Inquiries received by Consumer Hotline on COVID-19 Vaccine Fraud (2): Do not easily accept offers like "I will make a reservation for your vaccine," "I will visit you to explain about vaccination," etc.
In order to provide consultation for consumers who have faced trouble with fraud or fraudulent sales capitalizing on COVID-19 vaccination, NCAC established the Consumer Hotline on COVID-19 Vaccine Fraud on February 15, 2021.
Municipalities across Japan started accepting reservations for COVID-19 vaccinations. The Consumer Hotline on COVID-19 Vaccine Fraud has received inquiries and complaints about vaccine fraud (e.g. "Someone claiming to be a municipal official visited and told me that the person would make a reservation for my vaccine," "Someone told me on the phone that the person would visit me to explain about vaccination"). In order to prevent consumers from suffering damage, NCAC would like to share some trouble cases and advice for consumers.
Cases suspicious of vaccine fraud
Someone claiming to be a city official visited me and said, "I will make a reservation for your vaccine." When I asked details, the person fudged the question and went away.
The other day, a man claiming to be a city official visited me and said, "Now many people are having a difficult time registering for the COVID-19 vaccine, so I will make a reservation for you." When I asked his name and the department he belongs, he fudged the question and went away. He didn't mention a fee.
(inquiry from a man in his 40s)
Although nobody registered for my mother's vaccine, someone called her and said, "We will visit you to explain about vaccination." The person confirmed her personal information.

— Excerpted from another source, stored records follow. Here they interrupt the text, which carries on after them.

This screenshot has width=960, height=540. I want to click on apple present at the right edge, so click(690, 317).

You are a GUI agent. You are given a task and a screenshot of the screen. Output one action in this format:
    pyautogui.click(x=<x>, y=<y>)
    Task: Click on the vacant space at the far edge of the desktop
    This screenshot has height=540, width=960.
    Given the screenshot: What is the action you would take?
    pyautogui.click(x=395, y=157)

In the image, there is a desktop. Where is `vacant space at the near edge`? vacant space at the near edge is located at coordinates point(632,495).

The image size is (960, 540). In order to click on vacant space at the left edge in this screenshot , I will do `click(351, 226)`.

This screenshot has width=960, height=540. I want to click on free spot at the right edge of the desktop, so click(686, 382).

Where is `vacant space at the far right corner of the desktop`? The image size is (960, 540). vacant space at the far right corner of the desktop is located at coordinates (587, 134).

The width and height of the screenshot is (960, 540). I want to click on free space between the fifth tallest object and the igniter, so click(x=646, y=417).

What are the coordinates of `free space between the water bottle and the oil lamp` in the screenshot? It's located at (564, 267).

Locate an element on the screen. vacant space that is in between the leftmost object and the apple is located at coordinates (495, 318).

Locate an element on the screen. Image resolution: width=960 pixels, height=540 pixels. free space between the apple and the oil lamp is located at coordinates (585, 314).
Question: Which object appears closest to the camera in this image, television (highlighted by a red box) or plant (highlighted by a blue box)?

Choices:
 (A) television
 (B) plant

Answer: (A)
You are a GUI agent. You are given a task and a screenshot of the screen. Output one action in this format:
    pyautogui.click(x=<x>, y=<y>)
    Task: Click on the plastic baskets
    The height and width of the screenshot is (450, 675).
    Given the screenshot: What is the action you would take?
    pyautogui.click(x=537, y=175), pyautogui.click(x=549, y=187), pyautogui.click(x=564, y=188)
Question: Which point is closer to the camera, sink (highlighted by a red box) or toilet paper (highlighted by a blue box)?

Someone claiming to be a municipal official called my elderly mother and said, "We have accepted your reservation for the COVID-19 vaccine. Our director will visit you to explain about vaccination, so please tell me your preferable date. I would like to confirm your address." My mother made an appointment with the person for the next day afternoon. She hadn't registered for the COVID-19 vaccine, but she responded to the person because she thought I had registered for her vaccine.
(inquiry from a woman in her 60s about her mother in her 80s)
Advice for consumers
Even if someone claiming to be with your local government says, "I will make a reservation for your vaccine," do not accept such an offer on the spot. Confirm the matter with your local government.
Some fraudsters demand a reservation fee or ask your personal information under the guise of vaccine registration. Ignore them.
Each local government delivers COVID-19 vaccine vouchers and notices. After receiving them, you need to make your vaccine appointment via telephone or the Internet. Read reservation procedures written on the notice. Some municipal government websites describe peak hours of telephone traffic and local support for reservation. If necessary, confirm details with your local government.
Even if someone demands money from you or asks your personal information under the pretext of vaccine registration, ignore such a request.
The COVID-19 vaccination is free of charge. Even if someone demands money for COVID-19 vaccination or for raising the vaccination priority level, ignore such a demand.
Neither national nor municipal administrative bodies visit individual residents to explain about vaccination or ask your personal information such as bank accounts via telephone or email for the vaccine registration. Never answer to such questions.